__Given data__.
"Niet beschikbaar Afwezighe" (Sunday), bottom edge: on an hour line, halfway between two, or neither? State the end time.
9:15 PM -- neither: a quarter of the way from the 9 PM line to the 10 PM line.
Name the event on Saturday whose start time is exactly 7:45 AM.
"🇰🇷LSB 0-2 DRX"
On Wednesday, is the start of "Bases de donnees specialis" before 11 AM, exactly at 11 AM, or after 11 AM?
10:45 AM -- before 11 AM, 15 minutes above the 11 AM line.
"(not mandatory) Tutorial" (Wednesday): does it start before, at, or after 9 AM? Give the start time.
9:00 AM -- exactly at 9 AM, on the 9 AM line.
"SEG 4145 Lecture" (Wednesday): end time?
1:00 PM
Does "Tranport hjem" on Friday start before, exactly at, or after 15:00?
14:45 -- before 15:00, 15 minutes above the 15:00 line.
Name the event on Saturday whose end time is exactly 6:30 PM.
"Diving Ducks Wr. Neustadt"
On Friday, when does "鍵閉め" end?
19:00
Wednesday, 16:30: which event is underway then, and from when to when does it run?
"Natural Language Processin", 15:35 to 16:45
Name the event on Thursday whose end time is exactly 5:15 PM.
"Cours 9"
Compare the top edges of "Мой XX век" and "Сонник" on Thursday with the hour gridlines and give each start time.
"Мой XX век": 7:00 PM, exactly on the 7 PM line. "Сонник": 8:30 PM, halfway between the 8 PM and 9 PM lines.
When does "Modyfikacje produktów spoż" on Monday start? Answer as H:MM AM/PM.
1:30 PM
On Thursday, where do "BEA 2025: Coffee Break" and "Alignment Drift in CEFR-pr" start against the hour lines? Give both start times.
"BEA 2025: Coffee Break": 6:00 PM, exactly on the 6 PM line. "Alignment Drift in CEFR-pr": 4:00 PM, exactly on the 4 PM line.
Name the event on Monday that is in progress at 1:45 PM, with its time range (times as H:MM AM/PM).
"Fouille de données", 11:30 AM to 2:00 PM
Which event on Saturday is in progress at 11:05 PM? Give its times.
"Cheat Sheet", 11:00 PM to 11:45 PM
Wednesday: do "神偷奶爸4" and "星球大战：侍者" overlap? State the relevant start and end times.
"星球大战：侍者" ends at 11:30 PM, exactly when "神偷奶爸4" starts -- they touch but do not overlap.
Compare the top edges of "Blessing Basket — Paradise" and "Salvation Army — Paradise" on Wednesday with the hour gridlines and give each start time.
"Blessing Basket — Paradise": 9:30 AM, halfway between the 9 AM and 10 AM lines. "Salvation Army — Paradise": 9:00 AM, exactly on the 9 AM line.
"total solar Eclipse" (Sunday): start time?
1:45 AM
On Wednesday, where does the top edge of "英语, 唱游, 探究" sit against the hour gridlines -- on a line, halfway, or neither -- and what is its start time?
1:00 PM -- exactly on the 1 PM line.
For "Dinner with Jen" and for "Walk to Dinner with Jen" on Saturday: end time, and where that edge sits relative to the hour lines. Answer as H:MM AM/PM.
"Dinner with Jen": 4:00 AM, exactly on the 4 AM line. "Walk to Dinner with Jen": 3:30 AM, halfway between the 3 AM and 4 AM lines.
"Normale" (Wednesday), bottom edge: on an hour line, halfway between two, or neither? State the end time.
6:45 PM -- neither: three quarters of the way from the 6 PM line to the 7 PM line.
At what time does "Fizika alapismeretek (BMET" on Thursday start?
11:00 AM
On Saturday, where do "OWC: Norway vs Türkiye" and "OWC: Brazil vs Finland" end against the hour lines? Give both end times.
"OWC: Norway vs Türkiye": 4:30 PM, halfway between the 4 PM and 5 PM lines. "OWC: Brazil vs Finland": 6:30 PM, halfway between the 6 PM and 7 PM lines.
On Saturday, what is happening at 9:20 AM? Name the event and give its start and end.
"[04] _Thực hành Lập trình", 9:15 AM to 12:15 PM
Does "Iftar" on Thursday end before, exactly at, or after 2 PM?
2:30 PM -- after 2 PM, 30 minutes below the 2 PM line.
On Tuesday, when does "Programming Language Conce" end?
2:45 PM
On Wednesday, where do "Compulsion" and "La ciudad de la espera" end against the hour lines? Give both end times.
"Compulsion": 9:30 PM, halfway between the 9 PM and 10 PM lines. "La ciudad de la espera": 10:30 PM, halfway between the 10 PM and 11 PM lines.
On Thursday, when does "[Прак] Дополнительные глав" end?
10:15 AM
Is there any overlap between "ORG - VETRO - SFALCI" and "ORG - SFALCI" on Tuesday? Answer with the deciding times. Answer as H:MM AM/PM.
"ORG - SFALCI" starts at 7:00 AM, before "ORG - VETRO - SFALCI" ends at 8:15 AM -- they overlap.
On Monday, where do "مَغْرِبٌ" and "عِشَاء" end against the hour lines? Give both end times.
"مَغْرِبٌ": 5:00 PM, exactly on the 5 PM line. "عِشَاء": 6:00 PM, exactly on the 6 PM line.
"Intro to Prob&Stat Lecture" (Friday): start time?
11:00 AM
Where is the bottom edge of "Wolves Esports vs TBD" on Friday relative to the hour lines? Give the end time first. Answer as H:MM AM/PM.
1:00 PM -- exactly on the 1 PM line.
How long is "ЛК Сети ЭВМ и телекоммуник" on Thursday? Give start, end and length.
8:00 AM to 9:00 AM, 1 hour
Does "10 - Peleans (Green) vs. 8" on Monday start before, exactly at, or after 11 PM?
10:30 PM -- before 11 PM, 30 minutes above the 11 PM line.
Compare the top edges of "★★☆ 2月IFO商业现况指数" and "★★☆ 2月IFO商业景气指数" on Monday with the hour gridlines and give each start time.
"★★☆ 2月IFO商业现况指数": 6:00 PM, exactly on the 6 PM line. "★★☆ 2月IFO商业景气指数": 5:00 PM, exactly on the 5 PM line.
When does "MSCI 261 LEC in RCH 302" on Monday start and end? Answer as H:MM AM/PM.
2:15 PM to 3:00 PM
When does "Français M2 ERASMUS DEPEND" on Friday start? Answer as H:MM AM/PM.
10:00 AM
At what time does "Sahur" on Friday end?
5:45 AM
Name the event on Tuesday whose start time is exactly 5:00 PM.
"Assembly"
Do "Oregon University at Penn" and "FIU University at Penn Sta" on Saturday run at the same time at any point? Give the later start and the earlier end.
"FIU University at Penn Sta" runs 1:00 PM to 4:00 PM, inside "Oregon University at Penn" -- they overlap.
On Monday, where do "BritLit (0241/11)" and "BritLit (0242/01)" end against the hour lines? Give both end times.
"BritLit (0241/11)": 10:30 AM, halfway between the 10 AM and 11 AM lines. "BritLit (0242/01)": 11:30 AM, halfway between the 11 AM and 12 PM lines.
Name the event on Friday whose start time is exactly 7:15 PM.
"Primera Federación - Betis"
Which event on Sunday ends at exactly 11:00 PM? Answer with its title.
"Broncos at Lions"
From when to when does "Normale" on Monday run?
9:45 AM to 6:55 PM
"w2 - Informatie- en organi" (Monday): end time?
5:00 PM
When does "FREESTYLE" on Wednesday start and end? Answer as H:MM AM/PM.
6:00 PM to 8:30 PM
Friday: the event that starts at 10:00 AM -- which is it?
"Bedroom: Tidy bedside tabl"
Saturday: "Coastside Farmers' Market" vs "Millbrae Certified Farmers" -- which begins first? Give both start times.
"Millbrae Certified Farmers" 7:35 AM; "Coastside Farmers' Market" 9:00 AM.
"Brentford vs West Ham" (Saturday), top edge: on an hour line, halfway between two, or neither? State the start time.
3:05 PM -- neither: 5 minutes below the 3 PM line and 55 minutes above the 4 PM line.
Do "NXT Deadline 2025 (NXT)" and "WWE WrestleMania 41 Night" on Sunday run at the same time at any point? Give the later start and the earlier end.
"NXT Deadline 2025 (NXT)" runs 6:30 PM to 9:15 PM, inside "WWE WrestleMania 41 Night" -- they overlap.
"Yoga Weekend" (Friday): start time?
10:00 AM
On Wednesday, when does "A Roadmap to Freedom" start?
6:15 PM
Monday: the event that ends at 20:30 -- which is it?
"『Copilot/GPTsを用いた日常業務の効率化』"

__Exercise aim__. Rewrite the rows from the line with "On Wednesday, when" up to and including the last row, replacing "start" with "begin" and leaving everything else the same.

__The result__.
On Wednesday, when does "A Roadmap to Freedom" begin?
6:15 PM
Monday: the event that ends at 20:30 -- which is it?
"『Copilot/GPTsを用いた日常業務の効率化』"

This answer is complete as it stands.